ASSIGNMENT ▸
Taking the listing below line by line, tally those that contain the string "bowl". Give the total alone.

────────────────────────────────────────

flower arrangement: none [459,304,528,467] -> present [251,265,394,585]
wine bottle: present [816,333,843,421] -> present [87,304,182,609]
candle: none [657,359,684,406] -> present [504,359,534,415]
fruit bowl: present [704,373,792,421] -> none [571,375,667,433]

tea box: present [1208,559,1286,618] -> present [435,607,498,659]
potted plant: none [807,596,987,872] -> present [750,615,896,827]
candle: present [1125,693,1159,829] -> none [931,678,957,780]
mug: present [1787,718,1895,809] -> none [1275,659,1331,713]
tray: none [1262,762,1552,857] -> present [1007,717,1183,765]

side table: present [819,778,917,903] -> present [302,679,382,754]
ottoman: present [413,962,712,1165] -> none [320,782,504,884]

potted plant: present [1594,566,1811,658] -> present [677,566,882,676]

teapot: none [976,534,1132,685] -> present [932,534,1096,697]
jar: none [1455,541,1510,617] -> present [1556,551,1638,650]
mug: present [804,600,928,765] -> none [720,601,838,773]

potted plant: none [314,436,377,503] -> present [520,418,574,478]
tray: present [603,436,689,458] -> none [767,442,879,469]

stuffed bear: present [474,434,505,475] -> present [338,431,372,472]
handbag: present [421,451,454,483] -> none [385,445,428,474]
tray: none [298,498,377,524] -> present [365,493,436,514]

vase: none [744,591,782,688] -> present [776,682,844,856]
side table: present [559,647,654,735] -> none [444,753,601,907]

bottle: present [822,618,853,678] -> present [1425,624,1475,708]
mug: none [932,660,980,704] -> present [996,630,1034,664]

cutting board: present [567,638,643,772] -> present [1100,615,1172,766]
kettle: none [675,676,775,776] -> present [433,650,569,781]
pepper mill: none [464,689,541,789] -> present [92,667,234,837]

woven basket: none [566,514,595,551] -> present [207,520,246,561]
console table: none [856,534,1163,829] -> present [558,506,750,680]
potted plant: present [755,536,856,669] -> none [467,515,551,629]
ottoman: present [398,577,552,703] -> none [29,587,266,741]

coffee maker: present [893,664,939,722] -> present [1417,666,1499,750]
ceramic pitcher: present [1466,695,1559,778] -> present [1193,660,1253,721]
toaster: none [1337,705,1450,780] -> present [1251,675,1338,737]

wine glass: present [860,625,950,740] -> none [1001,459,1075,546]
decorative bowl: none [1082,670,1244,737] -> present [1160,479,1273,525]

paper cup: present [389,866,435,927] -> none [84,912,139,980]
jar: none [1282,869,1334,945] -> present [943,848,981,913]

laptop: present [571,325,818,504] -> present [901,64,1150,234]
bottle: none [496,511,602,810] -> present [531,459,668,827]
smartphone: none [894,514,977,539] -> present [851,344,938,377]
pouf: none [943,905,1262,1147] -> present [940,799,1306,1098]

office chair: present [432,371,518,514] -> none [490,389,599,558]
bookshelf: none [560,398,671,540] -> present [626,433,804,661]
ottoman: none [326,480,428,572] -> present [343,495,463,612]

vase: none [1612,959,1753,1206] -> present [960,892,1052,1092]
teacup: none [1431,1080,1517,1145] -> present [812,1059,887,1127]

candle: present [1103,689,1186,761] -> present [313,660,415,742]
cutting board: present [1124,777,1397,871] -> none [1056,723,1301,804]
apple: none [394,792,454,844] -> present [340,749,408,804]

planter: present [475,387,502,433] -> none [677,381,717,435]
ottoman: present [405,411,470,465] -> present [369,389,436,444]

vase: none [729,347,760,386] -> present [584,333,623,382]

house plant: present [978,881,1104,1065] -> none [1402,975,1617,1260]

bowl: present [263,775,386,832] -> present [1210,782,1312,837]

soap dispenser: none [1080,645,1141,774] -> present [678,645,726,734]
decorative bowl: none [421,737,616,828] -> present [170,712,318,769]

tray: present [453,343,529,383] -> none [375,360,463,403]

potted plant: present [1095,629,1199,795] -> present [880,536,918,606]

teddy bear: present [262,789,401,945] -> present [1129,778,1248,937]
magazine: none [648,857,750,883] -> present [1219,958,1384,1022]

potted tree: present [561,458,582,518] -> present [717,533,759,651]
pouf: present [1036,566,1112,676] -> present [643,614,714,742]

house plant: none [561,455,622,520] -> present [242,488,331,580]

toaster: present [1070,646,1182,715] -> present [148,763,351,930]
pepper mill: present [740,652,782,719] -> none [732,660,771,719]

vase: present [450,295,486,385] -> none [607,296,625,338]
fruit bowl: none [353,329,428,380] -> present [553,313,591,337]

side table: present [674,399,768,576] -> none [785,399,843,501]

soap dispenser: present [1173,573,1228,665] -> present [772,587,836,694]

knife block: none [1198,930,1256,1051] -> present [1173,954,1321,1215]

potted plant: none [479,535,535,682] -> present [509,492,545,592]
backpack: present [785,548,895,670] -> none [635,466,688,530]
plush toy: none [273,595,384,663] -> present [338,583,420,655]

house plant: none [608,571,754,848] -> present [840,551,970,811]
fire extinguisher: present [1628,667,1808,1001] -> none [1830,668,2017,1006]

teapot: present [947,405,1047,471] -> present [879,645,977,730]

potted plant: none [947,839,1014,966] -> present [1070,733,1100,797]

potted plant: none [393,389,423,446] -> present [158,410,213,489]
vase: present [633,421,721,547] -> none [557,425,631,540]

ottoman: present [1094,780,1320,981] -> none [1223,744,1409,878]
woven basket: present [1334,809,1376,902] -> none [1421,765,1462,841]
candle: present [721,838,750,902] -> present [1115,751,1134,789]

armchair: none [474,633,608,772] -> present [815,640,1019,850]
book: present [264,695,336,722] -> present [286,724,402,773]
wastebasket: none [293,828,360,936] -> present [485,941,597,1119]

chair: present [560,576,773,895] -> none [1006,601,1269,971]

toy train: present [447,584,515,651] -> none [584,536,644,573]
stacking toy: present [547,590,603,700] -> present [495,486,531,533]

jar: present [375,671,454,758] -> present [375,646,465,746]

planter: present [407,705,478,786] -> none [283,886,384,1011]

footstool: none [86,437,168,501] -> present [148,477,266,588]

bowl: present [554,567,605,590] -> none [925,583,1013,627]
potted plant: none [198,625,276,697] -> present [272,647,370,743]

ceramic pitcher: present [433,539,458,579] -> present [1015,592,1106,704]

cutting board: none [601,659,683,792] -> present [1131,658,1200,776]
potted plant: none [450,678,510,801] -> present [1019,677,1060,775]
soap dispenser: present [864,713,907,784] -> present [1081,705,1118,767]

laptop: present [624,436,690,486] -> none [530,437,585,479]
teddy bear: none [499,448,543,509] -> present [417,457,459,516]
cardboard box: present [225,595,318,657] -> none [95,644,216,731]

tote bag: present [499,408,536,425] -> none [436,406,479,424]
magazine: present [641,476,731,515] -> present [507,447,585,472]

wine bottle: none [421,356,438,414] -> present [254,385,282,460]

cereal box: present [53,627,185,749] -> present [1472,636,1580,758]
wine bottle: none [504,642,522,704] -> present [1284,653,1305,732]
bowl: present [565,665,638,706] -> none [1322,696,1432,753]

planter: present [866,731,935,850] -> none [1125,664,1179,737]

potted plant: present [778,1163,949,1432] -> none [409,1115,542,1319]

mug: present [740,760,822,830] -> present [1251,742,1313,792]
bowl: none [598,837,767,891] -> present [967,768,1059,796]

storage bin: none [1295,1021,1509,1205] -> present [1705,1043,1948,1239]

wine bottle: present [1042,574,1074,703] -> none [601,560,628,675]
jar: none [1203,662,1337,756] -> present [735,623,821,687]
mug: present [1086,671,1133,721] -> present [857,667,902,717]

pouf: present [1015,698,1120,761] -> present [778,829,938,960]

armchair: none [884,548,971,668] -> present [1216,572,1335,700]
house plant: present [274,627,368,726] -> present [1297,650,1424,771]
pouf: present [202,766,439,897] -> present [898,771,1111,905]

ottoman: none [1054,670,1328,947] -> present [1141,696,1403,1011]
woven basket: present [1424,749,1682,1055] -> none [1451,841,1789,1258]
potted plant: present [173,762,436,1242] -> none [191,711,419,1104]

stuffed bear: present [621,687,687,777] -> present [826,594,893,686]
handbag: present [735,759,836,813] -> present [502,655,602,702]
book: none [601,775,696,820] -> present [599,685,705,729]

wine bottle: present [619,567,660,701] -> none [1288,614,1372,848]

────────────────────────────────────────

EXERCISE RESULT ▸
8